At least seven Indian American and South Asian American students have been selected for the Schwarzman Scholars class of 2019, Schwarzman Scholars announced Thursday.
The Class of 2019 will enroll at Schwarzman College on the Tsinghua University campus in Beijing in August 2018 for their master’s degree program.
The Indian American students on the list are Alex Kamath, Arjun Kapur, Ishan Anand, Riyanka Ganguly, Shantanu Banerjee, Shefali Jain and Tanay Jaeel.
Alex Kamath, 26, is a student at Harvard Law School. He is a member of Harvard’s WTO Moot Court team that won the world championship and ICC Lex Mercatoria Moot team that was global runner-up during the 2016-2017 academic year.
Alex hopes to work as an international arbitrator and bilateral investment treaty negotiator. Prior to HLS, Alex graduated as valedictorian of Nassau Community College.
Arjun Kapur earned a bachelor’s degree in Government with a secondary in History from Harvard University in 2016. He was a Staff Writer at the Harvard Political Review, a Harvard Institute of Politics Director’s Intern at CNN’s flagship international affairs program Fareed Zakaria GPS, and a Research Assistant at Harvard’s American Secretaries of State Project.
Since 2016, Arjun has been a Research Assistant at Harvard Kennedy School’s Belfer Center for Science and International Affairs, where he focuses on US foreign policy and grand strategy and serves as the first Coordinator of the Center’s Applied History Project. Arjun is 23 years old.
Ishan Anand will graduate in 2018 with a degree in Biomedical Engineering from the University of Cincinnati. Ishan aspires to be a physician in the future, whose vision is to develop a platform to provide high-quality, standardized, open-source healthcare to patients across the globe.

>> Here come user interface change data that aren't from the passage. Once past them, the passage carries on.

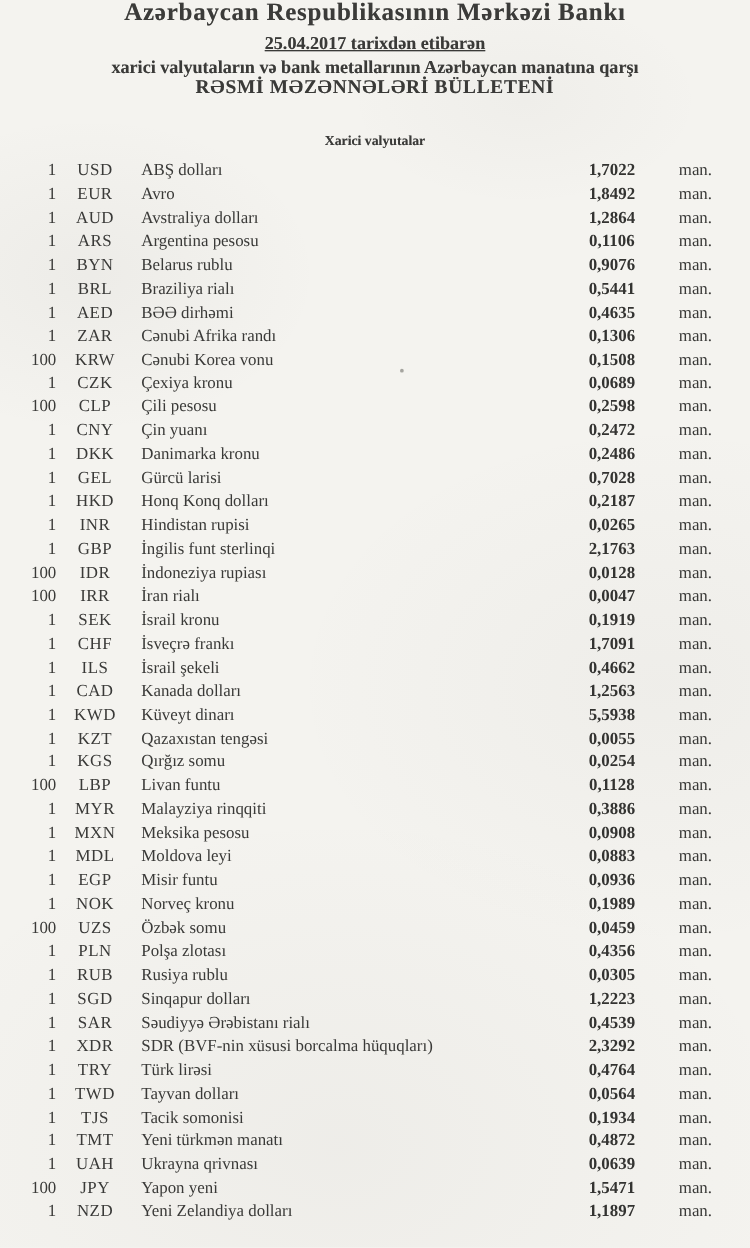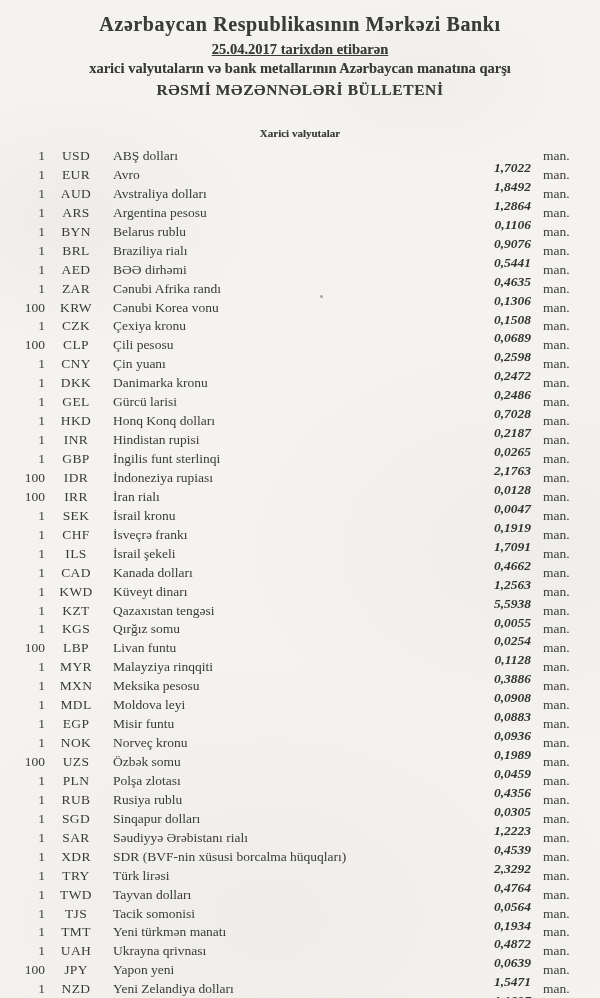--- a/index.html
+++ b/index.html
@@ -25,37 +25,37 @@
       radial-gradient(ellipse 420px 300px at 88% 55%, rgba(115,113,108,0.045), transparent 70%),
       radial-gradient(ellipse 520px 380px at 45% 92%, rgba(125,120,112,0.05), transparent 70%),
       radial-gradient(ellipse 200px 120px at 70% 8%, rgba(115,113,108,0.04), transparent 70%);
     pointer-events:none;
   }
   .speck {
     position:absolute; left:320px; top:295px;
     width:3px; height:3px; border-radius:50%;
     background:rgba(85,85,80,0.5);
   }
-  header { text-align:center; padding-top:14px; position:relative; }
+  header { text-align:center; padding-top:0; position:relative; }
   .title {
     font-size:20px; font-weight:bold; letter-spacing:0.6px;
     line-height:21px; color:#3b3b39;
     text-shadow:0 0 0.5px rgba(60,60,58,0.5);
   }
   .date-line {
     font-size:14.5px; font-weight:bold; margin-top:7px; line-height:15px;
     text-shadow:0 0 0.4px rgba(60,60,58,0.45);
     text-decoration:underline;
   }
   .subtitle {
     font-size:14.5px; font-weight:bold; margin-top:4px; line-height:15px;
     text-shadow:0 0 0.4px rgba(60,60,58,0.45);
   }
   .bulletin {
-    font-size:15.5px; font-weight:bold; margin-top:6px; line-height:16px;
+    font-size:15.5px; font-weight:bold; line-height:16px;
     letter-spacing:0.6px;
     text-shadow:0 0 0.4px rgba(60,60,58,0.45);
   }
   .section-title {
     text-align:center; font-size:11px; font-weight:bold;
     margin-top:28px; line-height:15px; position:relative;
     text-shadow:0 0 0.4px rgba(60,60,58,0.45);
   }
   .table {
     position:relative;
@@ -66,21 +66,21 @@
     display:grid;
     grid-template-columns:33px 62px 1fr 83px 52px;
     height:18.95px;
     line-height:18.95px;
     font-size:13.5px;
     white-space:nowrap;
   }
   .qty  { text-align:right; }
   .code { text-align:center; letter-spacing:0.4px; }
   .name { padding-left:6px; overflow:hidden; }
-  .rate { text-align:right; font-weight:bold; font-style:italic; color:#333331;margin-top:12px; }
+  .rate { text-align:center; font-weight:bold; color:#333331; }
   .unit { padding-left:12px; }
 </style>
 </head>
 <body>
 
 <div class="page">
   <div class="speck"></div>
 
   <header>
     <div class="title">Azərbaycan Respublikasının Mərkəzi Bankı</div>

The 23-year-old student helped create and currently serves as president of EnableUC, a non-profit, open-source, prosthetic and assistive device incubator that 3-D prints devices for local and international patients — at no cost to the patient. As a Schwarzman Scholar, Ishan hopes to leverage his experiences to foster novel healthcare collaborations between China and the US.
Riyanka Ganguly is a passionate activist for equity and justice and will serve as Student Body President for Duke University for the 2017-2018 school year. She will graduate in 2018 with a degree in Political Science and is dedicating her life to service through politics both domestically and globally.
She has worked at the intersection of global health and business at the United States Agency for International Development and hopes to continue to advance the field of international development through innovation and business-minded principles.
Shantanu Banerjee graduated from The University of Texas at Austin where he majored in Economics and Government. Most recently, Shantanu worked at the fixed-income desk of the Federal Reserve Board of Governors.
Prior to the Fed, Shantanu spent time at the Department of the Treasury, White House Council of Economic Advisers, and Department of State.
Shefali Jain received her bachelor’s degree in Economics from Princeton University in 2017. She currently works in Ulaanbaatar as an Analyst at Mongolia International Capital Corporation, one of the country’s longest-operating investment banks.
She previously worked at JP Morgan as a Corporate Derivatives Marketing Summer Analyst and as a Business Development Intern at a Singaporean startup. Through the Schwarzman Scholars program, Shefali hopes to learn how to effectively utilize technology and public-private partnerships to develop emerging economies.
Tanay Jaeel graduated from Berkeley where he majored in Business Administration. During his time there, he went deep into social impact initiatives through his coursework and extracurricular, including projects for the California State Government, rural districts in South India, and various nonprofits.
Tanay is joining the Schwarzman Scholars program to study how the tech industry and public sector can partner to create and scale technology for social good.
This year 142 Schwarzman Scholars were selected from over 4,000 applicants. The Class of 2019 is comprised of students from 39 countries and 97 universities with 41% from the United States, 20% from China, and 39% from the rest of the world.
“This class represents the growth of the Schwarzman Scholars network. It has been incredible to see the program expand to 13 new countries and 51 new universities included in the Class of 2019. Meeting these people from all over the world, who at such a young age have already started to make an impact in their respective fields, has been truly inspiring,” said founder Stephen A. Schwarzman.
The scholarship is designed to prepare its graduates to build stronger relationships between China and a rapidly changing world and to address the most pressing challenges of the 21st Century.